WHAT THIS TASK INVOLVES: Answer with a number only: how many lines of the data contain "values"?

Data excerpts
########################################

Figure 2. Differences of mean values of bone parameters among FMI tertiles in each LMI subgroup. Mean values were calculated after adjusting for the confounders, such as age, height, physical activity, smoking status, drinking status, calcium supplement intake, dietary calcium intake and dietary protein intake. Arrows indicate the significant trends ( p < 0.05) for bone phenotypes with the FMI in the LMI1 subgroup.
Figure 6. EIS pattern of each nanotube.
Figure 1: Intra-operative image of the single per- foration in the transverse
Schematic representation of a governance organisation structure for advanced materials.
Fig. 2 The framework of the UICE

########################################

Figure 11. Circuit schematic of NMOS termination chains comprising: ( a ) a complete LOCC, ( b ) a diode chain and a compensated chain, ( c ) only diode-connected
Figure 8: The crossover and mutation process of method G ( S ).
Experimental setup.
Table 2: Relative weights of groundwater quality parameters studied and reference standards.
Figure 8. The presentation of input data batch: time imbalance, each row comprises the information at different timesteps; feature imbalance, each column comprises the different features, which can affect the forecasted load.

########################################

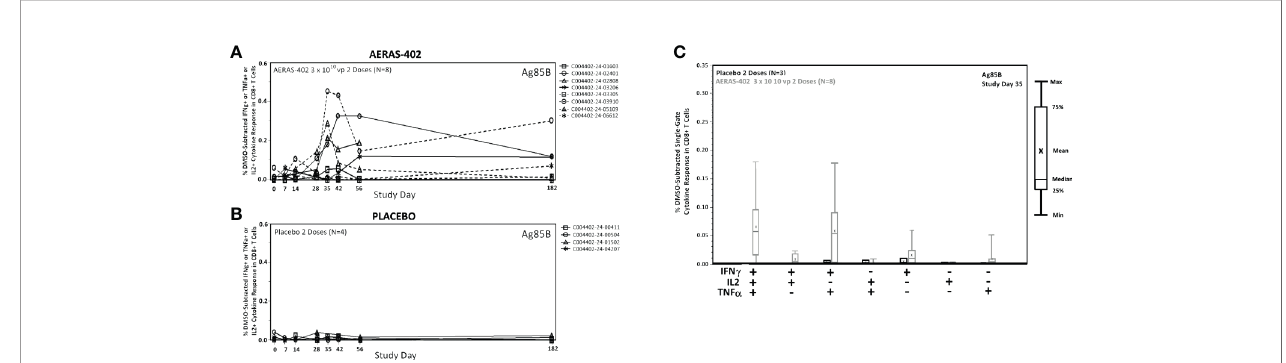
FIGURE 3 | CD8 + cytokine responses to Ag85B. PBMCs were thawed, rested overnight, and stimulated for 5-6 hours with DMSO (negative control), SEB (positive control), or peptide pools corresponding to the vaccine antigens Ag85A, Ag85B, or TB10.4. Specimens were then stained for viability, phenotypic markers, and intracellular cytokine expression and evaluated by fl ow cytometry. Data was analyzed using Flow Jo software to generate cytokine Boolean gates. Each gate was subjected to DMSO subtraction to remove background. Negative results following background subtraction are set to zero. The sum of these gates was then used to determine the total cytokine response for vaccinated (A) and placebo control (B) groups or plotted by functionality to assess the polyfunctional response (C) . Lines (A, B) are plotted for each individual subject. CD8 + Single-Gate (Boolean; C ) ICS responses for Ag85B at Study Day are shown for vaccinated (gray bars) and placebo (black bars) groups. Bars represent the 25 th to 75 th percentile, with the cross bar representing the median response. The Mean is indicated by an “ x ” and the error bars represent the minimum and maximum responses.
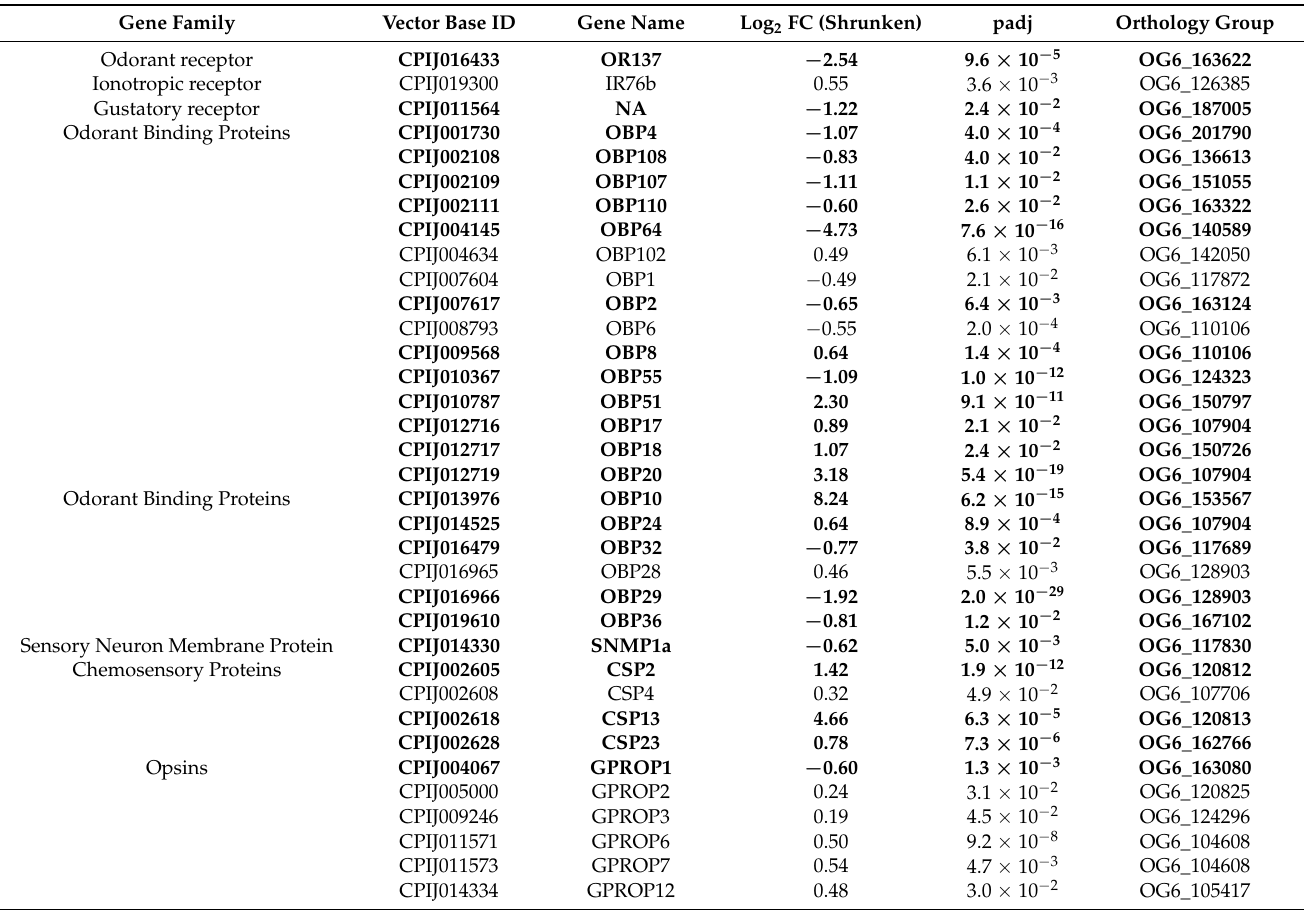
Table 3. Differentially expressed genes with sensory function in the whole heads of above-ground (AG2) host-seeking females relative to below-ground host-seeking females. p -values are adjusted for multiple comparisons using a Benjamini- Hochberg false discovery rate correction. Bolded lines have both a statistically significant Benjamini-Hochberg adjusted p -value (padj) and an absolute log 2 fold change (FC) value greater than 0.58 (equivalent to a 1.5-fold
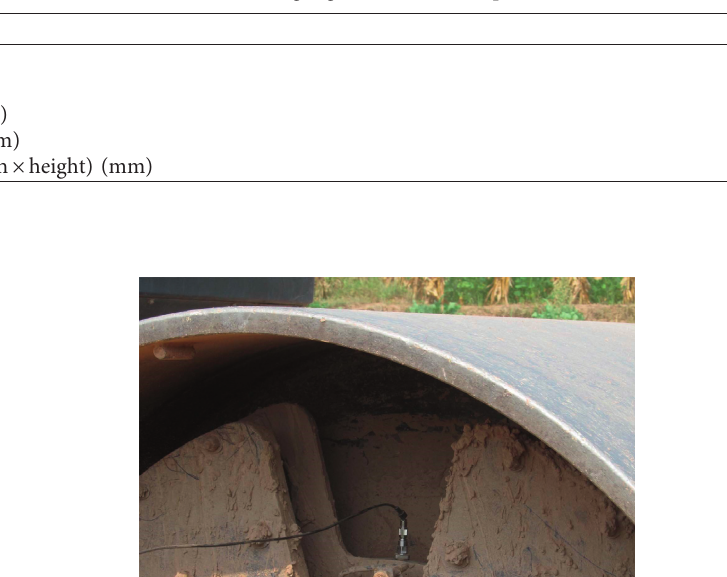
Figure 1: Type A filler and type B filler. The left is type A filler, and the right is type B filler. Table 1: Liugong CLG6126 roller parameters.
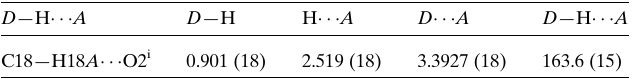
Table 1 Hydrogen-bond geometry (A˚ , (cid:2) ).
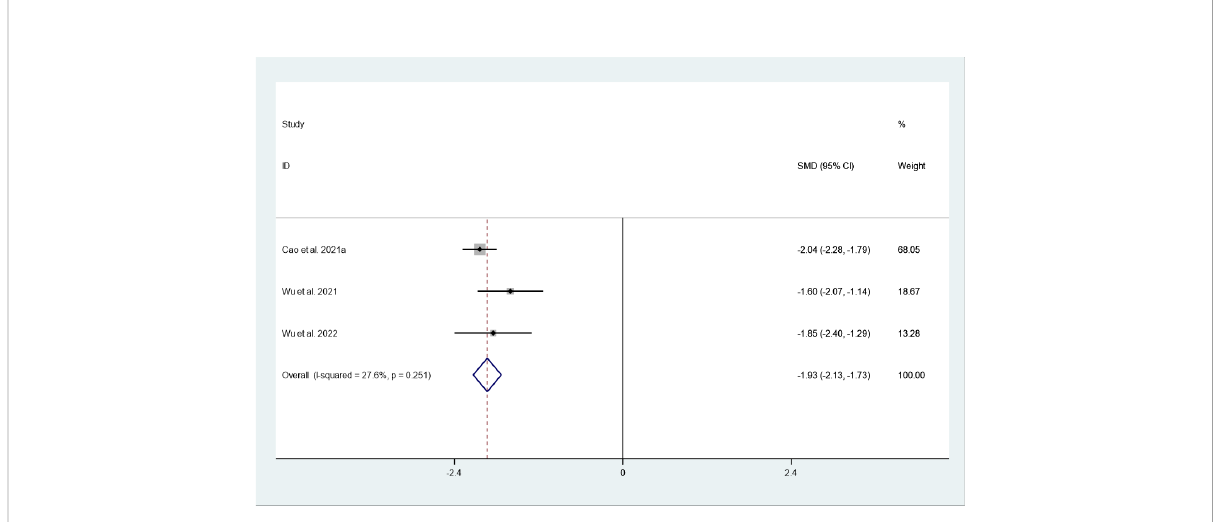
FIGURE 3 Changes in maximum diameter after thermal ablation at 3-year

########################################

YOUR SOLUTION: 2